The new polymer note was unveiled on Tuesday (18th July) at Winchester Cathedral where Austen is buried. Bank of England governor Mark Carney said Austen "certainly merits a place in the select group of historical figures to appear on our banknotes", praising her novels' "enduring and universal appeal" while hailing the author herself as "one of the greatest writers in English literature".
Maddy Price, Hodder editor of Lucy Worsely, who published Jane Austen at Home this year, said the Bank of England's choice was "excellent news for a new generation of female writers and readers" and she was pleased girls would grow up seeing the face of a woman on the £10 note.
"It's fantastic that we are spending so much time with Jane in this anniversary year. I've seen lots of innovative Austen publishing in 2017, not least our own Jane Austen at Home by Lucy Worsley. As Lucy says in her book, each generation has their own Jane, and I'm very pleased that girls will now see a £10 note featuring the face of a woman who followed her dreams and fought against the constraints of her time. I think that's excellent news for a new generation of female writers and readers," said Price.

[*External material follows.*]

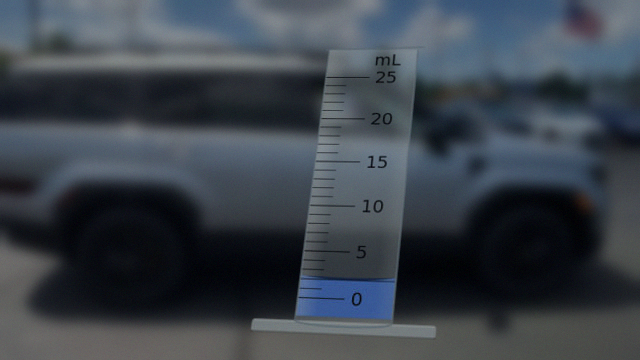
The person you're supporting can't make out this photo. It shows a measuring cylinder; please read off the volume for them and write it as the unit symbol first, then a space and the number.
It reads mL 2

Wordsworth Editions - which publishes a range of Austen classics - also said the note was "very appropriate" but wasn't convinced it would boost sales of her novels. "While I think it is very appropriate that Jane should appear on a bank note, such is her enduring popularity already that I doubt if it will have any specific effect," said publisher Derek Wright. Amid reports that the portrait of Austen used was an "airbrushed" version of the author, the publisher also said it had been "amused by the controversy".

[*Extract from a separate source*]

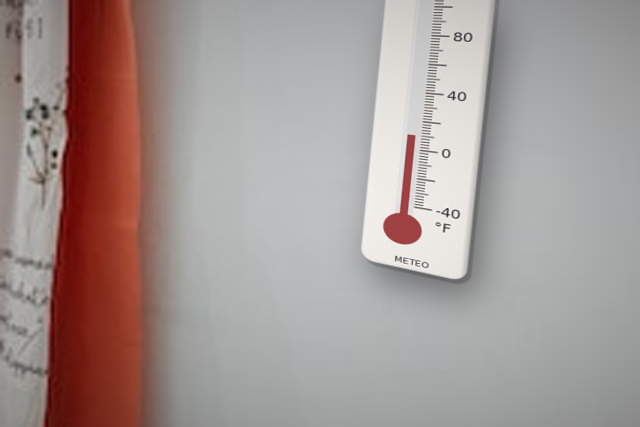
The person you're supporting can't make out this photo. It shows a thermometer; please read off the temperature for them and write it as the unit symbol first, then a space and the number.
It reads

A window display remembering Jane Austen at Bailey Hill Bookshop in Castle Cary
Bookseller Ben Tanter at P&G Wells, based next door to Austen's final resting place in Winchester, said he was "very glad" to see in the new note, agreeing it was a great for the book industry's profile. The shop not only has a window dedicated to Austen, but has been running a series of events throughout the summer, working closely with the Jane Austen Society.
The bookseller said he had seen an uptick in Austen-related sales, particularly in non-fiction with Worsley's title, sales of which are currently at 6,468 copies for £119,078 in hardback, Paul Byrne's The Real Jane Austen (William Collins) and Jane Austen: The Banker's Sister by literary critic and cultural historian E. J. Clery (Biteback), a book that claims to "change the way Jane Austen's life and novels are understood" and features the Austen £10 note on its front cover.

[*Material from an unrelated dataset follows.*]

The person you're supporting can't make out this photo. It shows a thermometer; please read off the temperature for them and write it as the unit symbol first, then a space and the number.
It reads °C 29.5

Waterstones bookshops across the country have been marking the 200th anniversary of Jane Austen’s death by celebrating the "much beloved" author with events and displays throughout this year. Most recently, Waterstones Gower Street and Waterstones Crouch End held evening talks with Emily Midorikawa, who discussed her new book A Secret Sisterhood: The Hidden Friendships of Austen, Bronte, Eliot and Woolf (Aurum Press), whilst Waterstones Gateshead is hosting a monthly Jane Austen Reading group, with the next meeting being held this week. Another highlight of upcoming activity includes daily readings of Jane Austen’s novels in Waterstones Bath, between 10th - 17th September, as part of their support for the Jane Austen Festival.
BBC One showed "My Friend Jane" last night while this weekend, BBC Two has "Becoming Jane", starring Anne Hathaway as Jane, coming up. The BBC has already broadcast the programme "Jane Austen Behind Closed Doors". Meanwhile, the "Love to Read" portion of its website is testing visitors with an online quiz to find out, "Are you a Jane Austen super-fan?"